Значение литературных опытов Роб-Грийе для Фуко трудно переоценить. Я бы
даже сказал, что аналитическая техника Фуко стремится удержаться на уровне
так называемого "объективного описания", т.е. остаться совершенно
"равнодушной" и "нейтральной" по отношению к описываемому,
причем настолько, что всякая назывательная (номинативная) функция языка
ставится прежде всего под сомнение. Не называть, а описывать. Не называть
имена, не "знать", что есть то, что перед нами, что уже было
названо, не искать "первых" или "святых" имен, но давать
отчет только по отношению к точности самого описания, видеть и описывать
игру оптических сил, погрузиться в движение плоскостей, объемов, истечений,
остановок, вращений, что придают видимому порядок, что выравнивают значение
каждого объекта. Другими словами, искать пути для того, чтобы язык мог
высказываться об объектах, которые он описывает, независимо от их свойств,
их близости и дали, ценности, их особого положения или отсутствия.

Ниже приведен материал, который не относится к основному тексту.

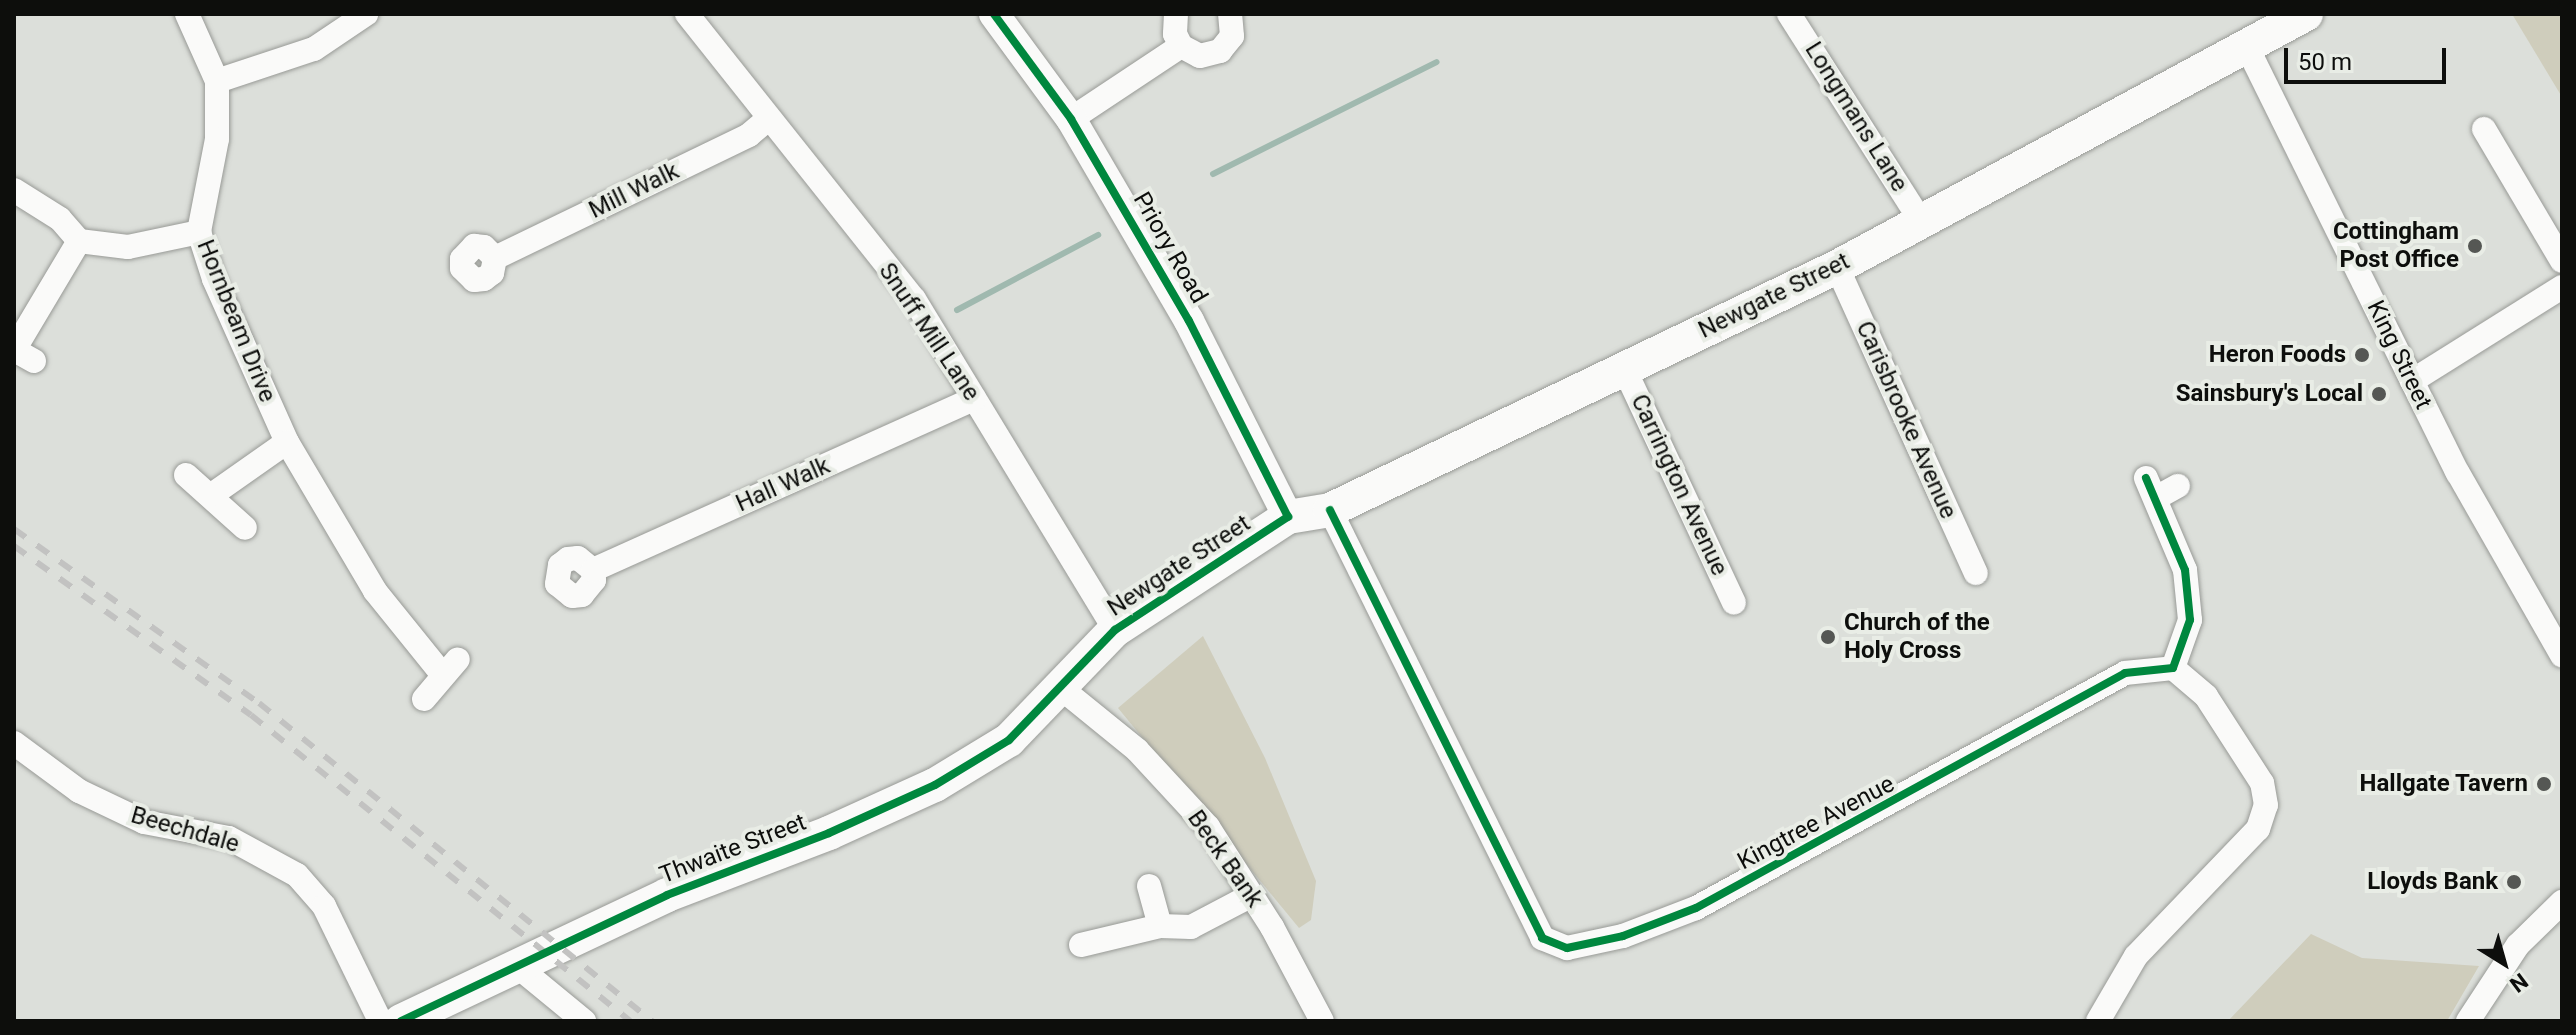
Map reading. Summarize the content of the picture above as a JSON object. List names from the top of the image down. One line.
{"streets":{"main road":["Newgate Street","Thwaite Street"],"street":["Longmans Lane","Mill Walk","Priory Road","Hornbeam Drive","Snuff Mill Lane","King Street","Carisbrooke Avenue","Hall Walk","Carrington Avenue","Kingtree Avenue","Beechdale","Beck Bank"]},"crossings":[["Longmans Lane","Newgate Street"],["Mill Walk","Snuff Mill Lane"],["Priory Road","Newgate Street"],["Newgate Street","Snuff Mill Lane"],["Newgate Street","King Street"],["Newgate Street","Carisbrooke Avenue"],["Newgate Street","Carrington Avenue"],["Newgate Street","Kingtree Avenue"],["Newgate Street","Thwaite Street"],["Newgate Street","Beck Bank"],["Snuff Mill Lane","Hall Walk"],["Thwaite Street","Beck Bank"]],"places":["Cottingham Post Office","Heron Foods","Sainsbury's Local","Church of the Holy Cross","Hallgate Tavern","Lloyds Bank"],"scale_bar":"50 m","north":"bottom right"}
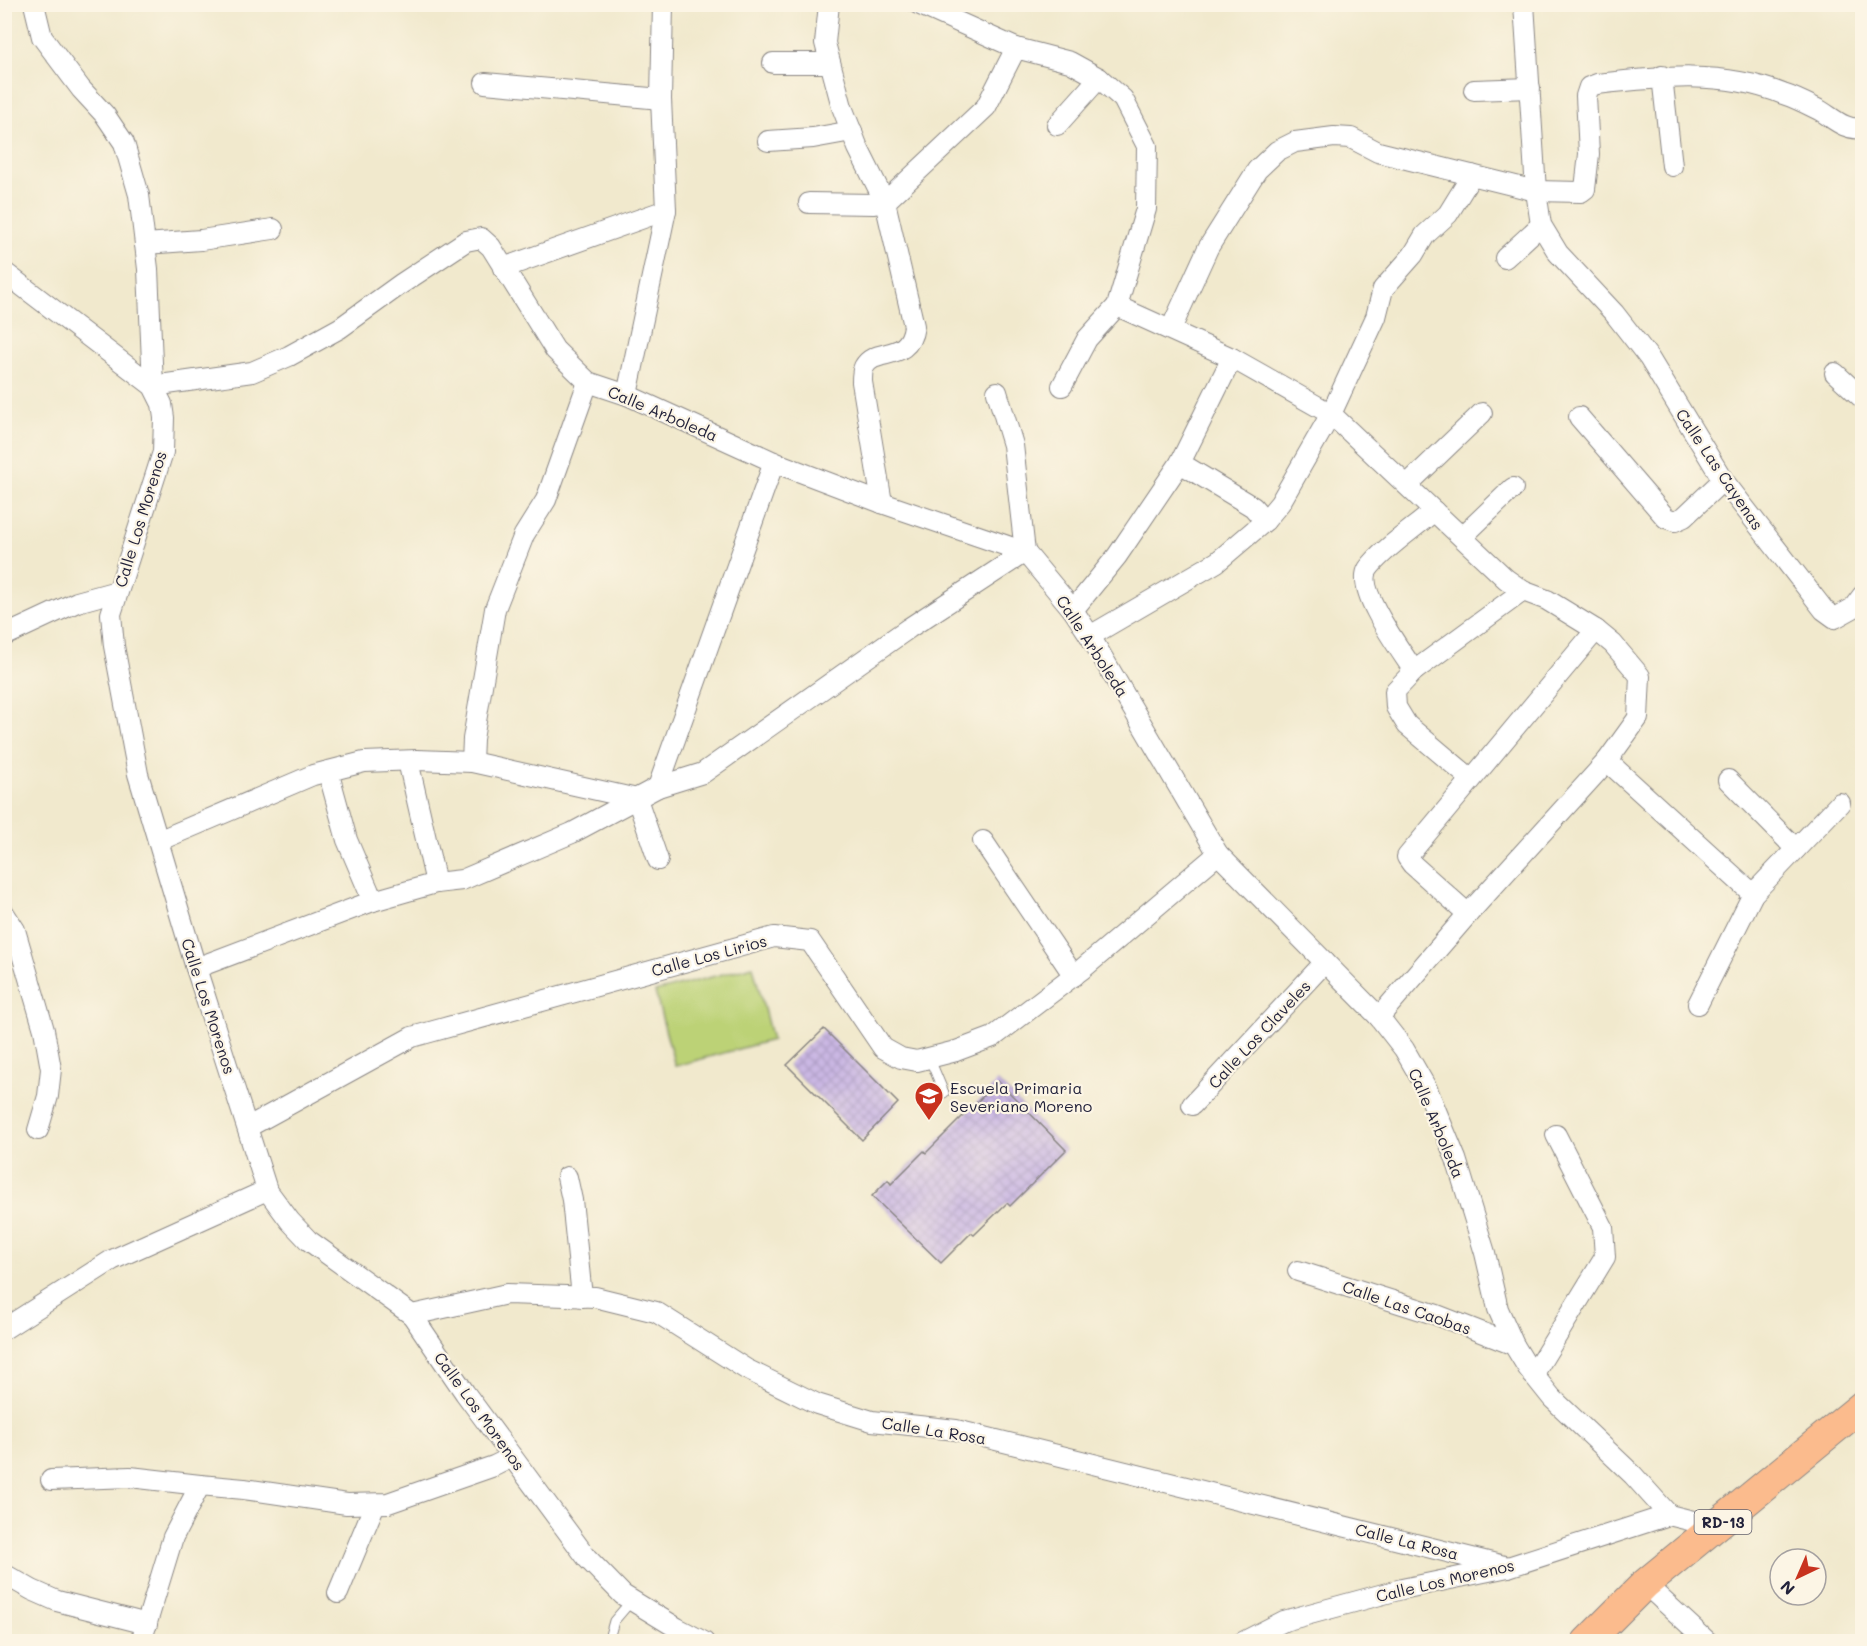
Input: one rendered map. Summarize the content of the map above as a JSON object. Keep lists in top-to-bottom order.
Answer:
{
  "streets": {
    "main road": ["RD-13"],
    "street": [
      "Calle Arboleda",
      "Calle Las Cayenas",
      "Calle Los Morenos",
      "Calle Los Lirios",
      "Calle Los Claveles",
      "Calle Las Caobas",
      "Calle La Rosa"
    ]
  },
  "crossings": [
    ["Calle Arboleda", "Calle Los Morenos"],
    ["Calle Arboleda", "Calle Los Lirios"],
    ["Calle Arboleda", "Calle Los Claveles"],
    ["Calle Arboleda", "Calle Las Caobas"],
    ["Calle Los Morenos", "Calle Los Lirios"],
    ["Calle Los Morenos", "Calle La Rosa"]
  ],
  "places": {
    "school or university": ["Escuela Primaria Severiano Moreno"]
  },
  "north": "bottom left"
}
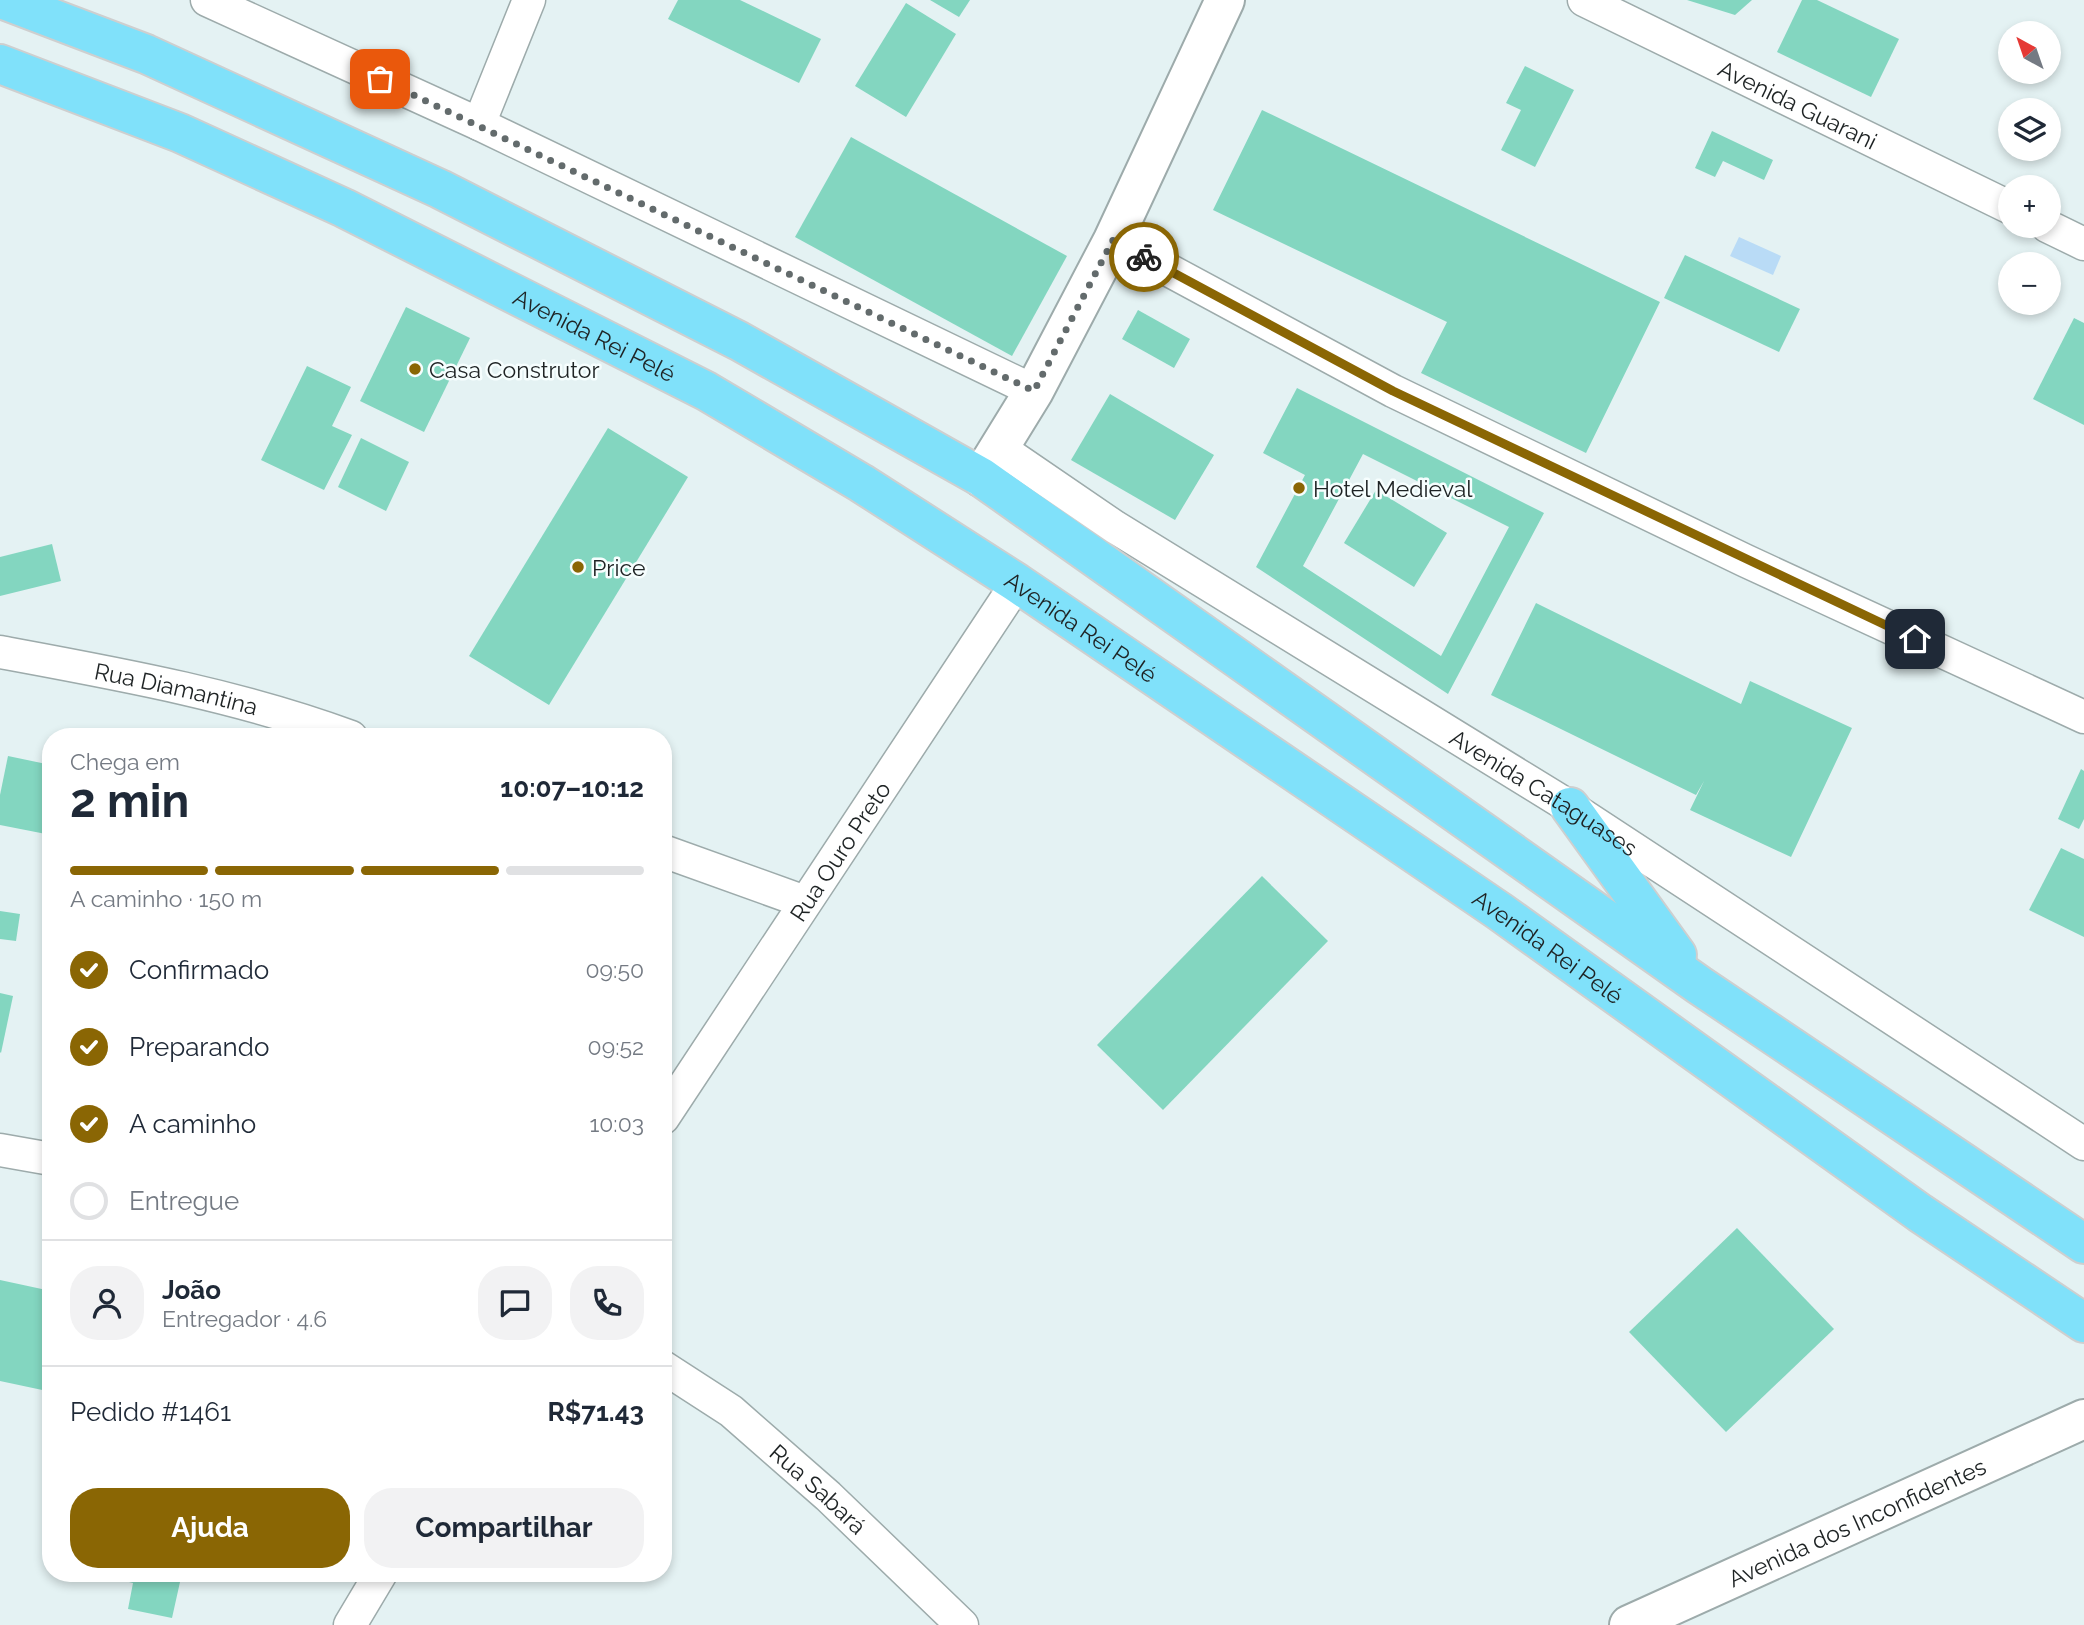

Или еще раз: чем же эта "пустота" так притягивает Фуко? И как объяснить нам ее начальные онтологические свойства, такие, как инертность, промежуточность, неспособность к соединению и повторению, записи, ее беловатость. Может быть, это состояние пустоты в чем-то близко сновидной пустоте. И в том смысле, в каком мы можем говорить об особенных качествах сна как экзистенциальной, но не субъективной реальности: когда мы вступаем в сон, то весь мир бодрствования, столь зависимый от порядка, законов и богов, рушится и вдруг превращается в странную реальность нашего наиболее полного и свободного присутствия в том, что мы воспринимаем во время сна и не просто воспринимаем, но само восприятие оказывается настолько неотделимым от воспринимаемого, что даже пробуждение не может их оторвать друг от друга и нам приходится признать удивительную загадочность и парадоксальность сна. Всякие отличия, "качества" реальности устранены, и больше нет помех ни для глаза, ни для уха. Да, мы спим! Но мы не только спим, мы переживаем известное чувство свободы переживания-воспоминания, которое совершенно чуждо какому-либо переживанию в бодрствовании. И это различие тем более важно для Фуко, так как он видит каждую историческую эпоху сквозь ее сновидения, сквозь эти инертные поверхности опыта, в котором еще действует Событие, когда еще ничто не записано, и Событие длится, когда еще ничто не победило и ничто еще не погибло, когда нет ни побежденных, ни победителей, когда все только рождается и ничто еще не родилось... Когда невозможно установить ни "первоисток", ни "причину", ни "смысл", когда все стремится друг к другу, но никогда не сливается.